Candidates in Their Own Words
Last summer, the New York Times asked candidates how they would tackle a range of issues if they became president. This week, the Times released videos of six Democratic candidates answering a new round of questions. Biden and Sanders notably declined to participate. Four of the questions the Times posed addressed foreign policy: Does the United States have a role to play in Hong Kong?; Do you see Saudi Arabia as a U.S. ally?; What is the most important thing foreign leaders should know about you?; and, Who is one foreign leader you admire? The winner of the last question was Angela Merkel. Klobuchar, Tom Steyer, and Warren all named the German chancellor as a leader they admire.
Warren wrote about how she would decide when to use military force. Her metric? “As commander in chief, I will not send our troops into harm’s way unless there is a vital national-security interest at risk, a strategy with clear and achievable objectives, and a public understanding and acceptance of the long-term costs.” She adds that she can be counted on to stick to this promise because she is “recommitting to a simple idea: the constitutional requirement that Congress play a primary role in deciding to engage militarily. The United States should not fight and cannot win wars without deep public support."
Warren also released her plan for "preventing, containing, and treating infectious disease outbreaks at home and abroad." She says she will “invest at home to ensure our public health agencies, hospitals, and health care providers are ready to jump into action when outbreaks strike. And we can help build strong public health systems abroad.”
Former Massachusetts Governor Bill Weld spoke at the Chicago Council on Global Affairs. His speech stressed the importance of addressing climate change, avoiding a retreat to isolationism, and making the Republican Party the “party of national security again.”
What the Pundits Are Saying
If you want a quick crib sheet on where the top eight Democratic presidential challengers stand on foreign policy, Simon Lewis and Amanda Becker of Reuters provided some brief summaries.
Former Maryland congressman John Delaney, the first Democrat to announce his candidacy, dropped out of the race today. His campaign said that he opted to end his campaign three days before the Iowa caucus because he had concluded that his support “is not sufficient to meet the 15% viability in a material number of caucus precincts, but sufficient enough to cause other moderate candidates to not to make the viability threshold.” Of the twenty-eight Democrats who announced 2020 presidential bids, just eleven remain in the race.

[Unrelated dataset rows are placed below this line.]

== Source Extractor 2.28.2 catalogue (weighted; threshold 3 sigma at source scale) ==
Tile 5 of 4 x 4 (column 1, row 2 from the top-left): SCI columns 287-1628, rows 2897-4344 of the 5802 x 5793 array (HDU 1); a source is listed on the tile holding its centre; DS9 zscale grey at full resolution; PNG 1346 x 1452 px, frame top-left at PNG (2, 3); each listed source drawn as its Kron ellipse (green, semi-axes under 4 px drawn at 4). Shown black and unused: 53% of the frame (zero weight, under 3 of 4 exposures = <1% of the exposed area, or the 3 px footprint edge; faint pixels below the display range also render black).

Andrew Yang this week qualified for the eighth Democratic debate, joining Biden, Buttigieg, Klobuchar, Sanders, Steyer, and Warren. The debate will be held next Friday, February 7, in Manchester, New Hampshire. ABC, WMUR-TV (the local ABC affiliate), and Apple News are the hosts. To qualify for the debate, candidates have until midnight next Thursday to poll at least 5 percent in national polls or 7 percent in early states, and receive at least 225,000 unique donations with 1,000 unique donors in twenty states. They can also qualify by earning one delegate in the Iowa caucuses. The debate will come just four days after the Iowa caucuses, and three days before the New Hampshire primary.
The Iowa caucuses are Monday night. The weather forecast calls for temperatures in the low- to mid-twenties. Having lived in Iowa for a dozen years, that’s balmy weather for early February, which should help turnout. For those of you who are counting, Election Day is just 277 days away.
Margaret Gach assisted in the preparation of this post.